You'd probably have a better chance of convincing JK to make the AI scriptable and then implement the exhaustive province movement algorithm yourself. Which still is a very dim chance, if any at all.
Gandalf Parker
November 4th, 2008, 04:23 PM
Nice pseudo coding Loren.
It might have stood a chance in the early days. But it does show that a change would not be fast and simple as the other things we have been getting in patches.
MaxWilson
November 4th, 2008, 06:37 PM
Yeah Max what were you thinking! Using 'your' as a generic pronoun to express an opinion!
The cheek! :D
Mea culpa. :)
-Max
MaxWilson
November 4th, 2008, 06:43 PM
Who has the best movements?
Personally for this I like Arcos since their cap-only mages can cheaply travel (air trapeze) to where I need them.
Helheim is kind of cool that way too. Also, you can use Stygian Paths to shuttle armies around.
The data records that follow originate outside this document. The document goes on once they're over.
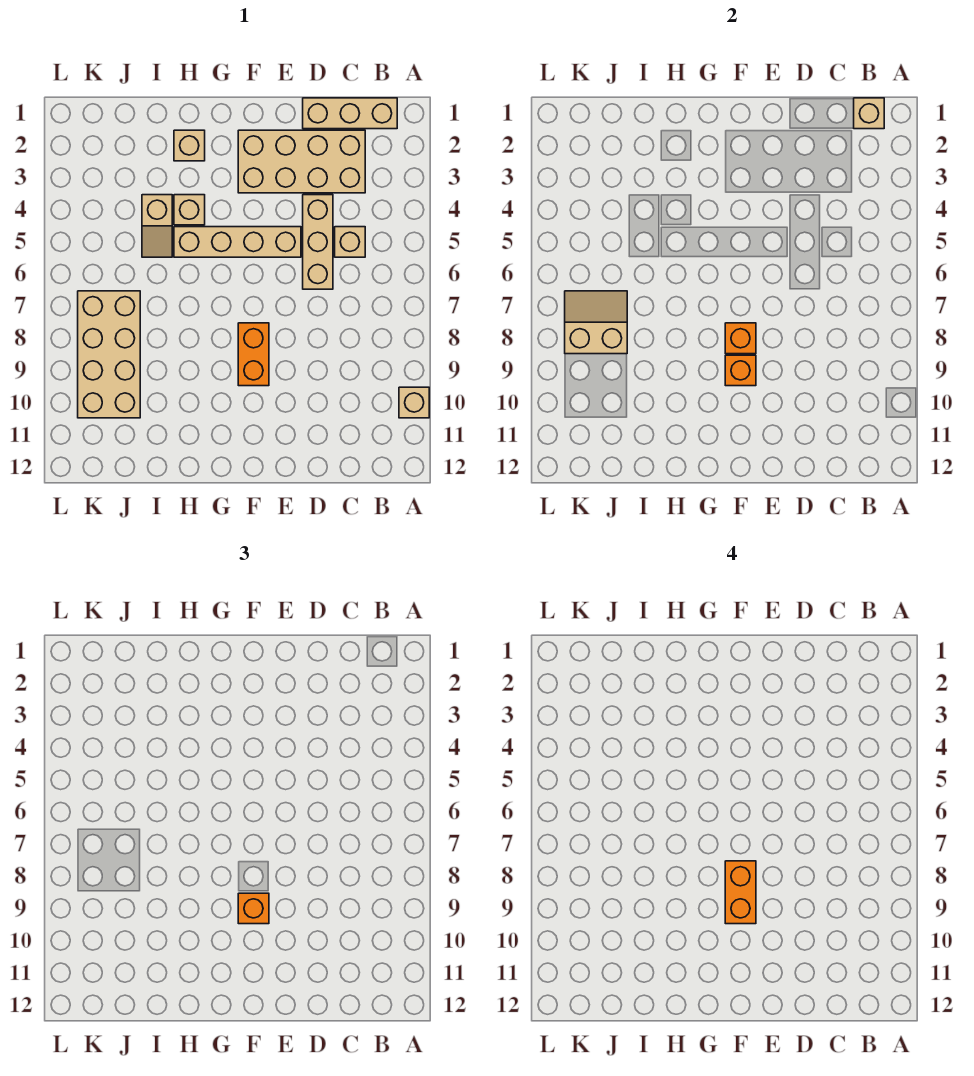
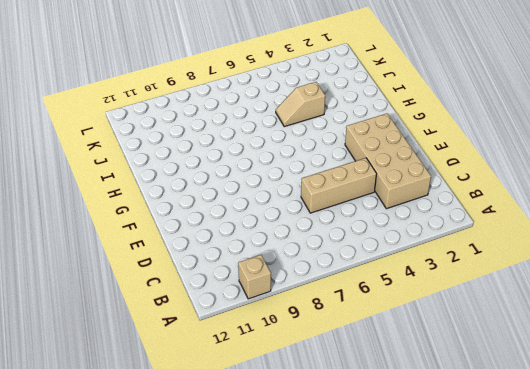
none -> tan 1x3 brick [303,98,397,129]
none -> tan 1x1 brick [335,227,365,257]
none -> tan 1x4 brick [174,227,301,257]

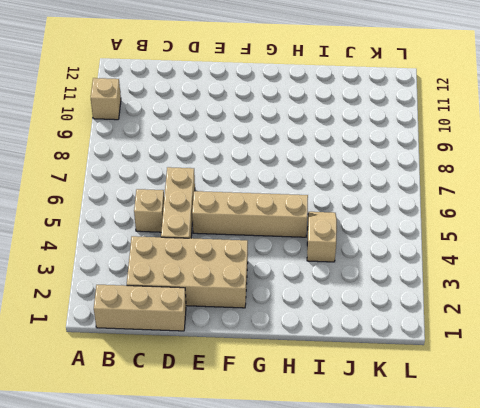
none -> orange 1x2 brick [238,323,269,386]
none -> tan 1x1 brick [174,130,205,161]
none -> tan 1x1 brick [174,195,205,225]

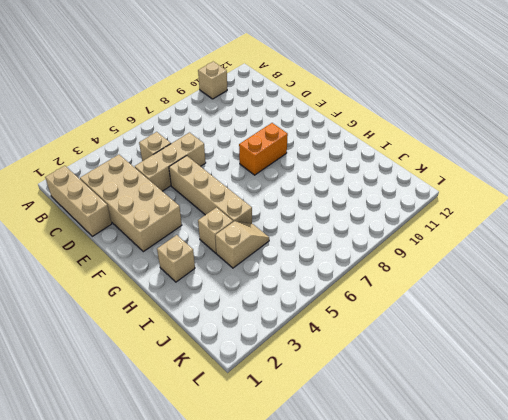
none -> tan 2x4 brick [78,291,140,418]
none -> tan 1x1 brick [854,98,884,129]
none -> orange 1x1 brick [725,323,756,354]

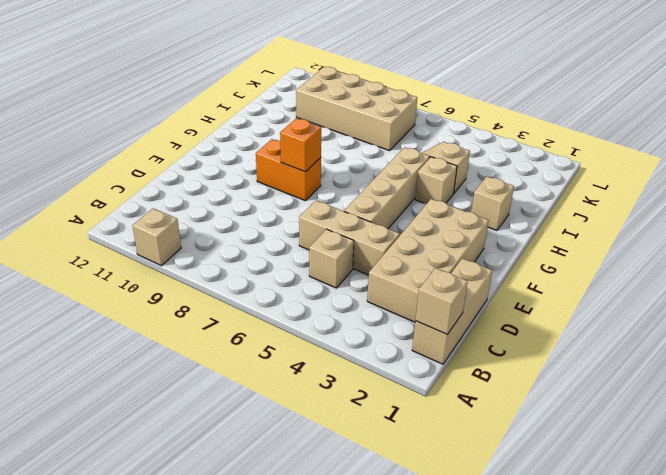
none -> orange 1x1 brick [725,355,756,386]
none -> tan 2x2 slope [565,291,627,354]
none -> orange 1x1 brick [238,893,269,924]

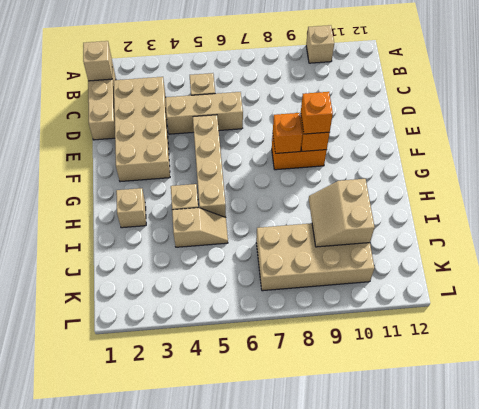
tan 2x2 slope [309,179,375,247] -> tan 2x2 slope moved to [565,291,627,354]
none -> orange 1x2 brick [725,861,756,924]

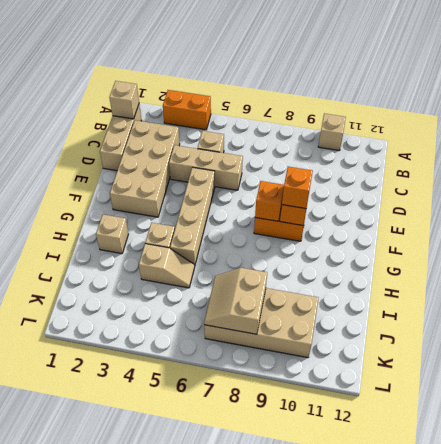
orange 1x2 brick [163,90,211,130] -> orange 1x2 brick moved to [725,861,756,924]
With high-MR, stealthy troops, Helheim is tailor-made for Stygian Paths now that the bug is fixed (yahoo!).
Astral nations with tough troops and/or battlemages, like Ashdod and R'lyeh, have access to Teleport/Gateway/Astral Travel. Ashdod can drop in thugged-out, blessable Adonim using Crystal Coin + Teleport. (You might think LA Agartha could pull similar tricks w/ their access to astral + death, but in practice I've found that they need too many boosters for it to feel worth it.)
-Max
MaxWilson
November 4th, 2008, 06:44 PM
Also, I took the other poster's advice to try another nation. I chose R'yleh. Going to have to read up on that nation now.
But you didn't really take LA R'lyeh next, did you? Did you?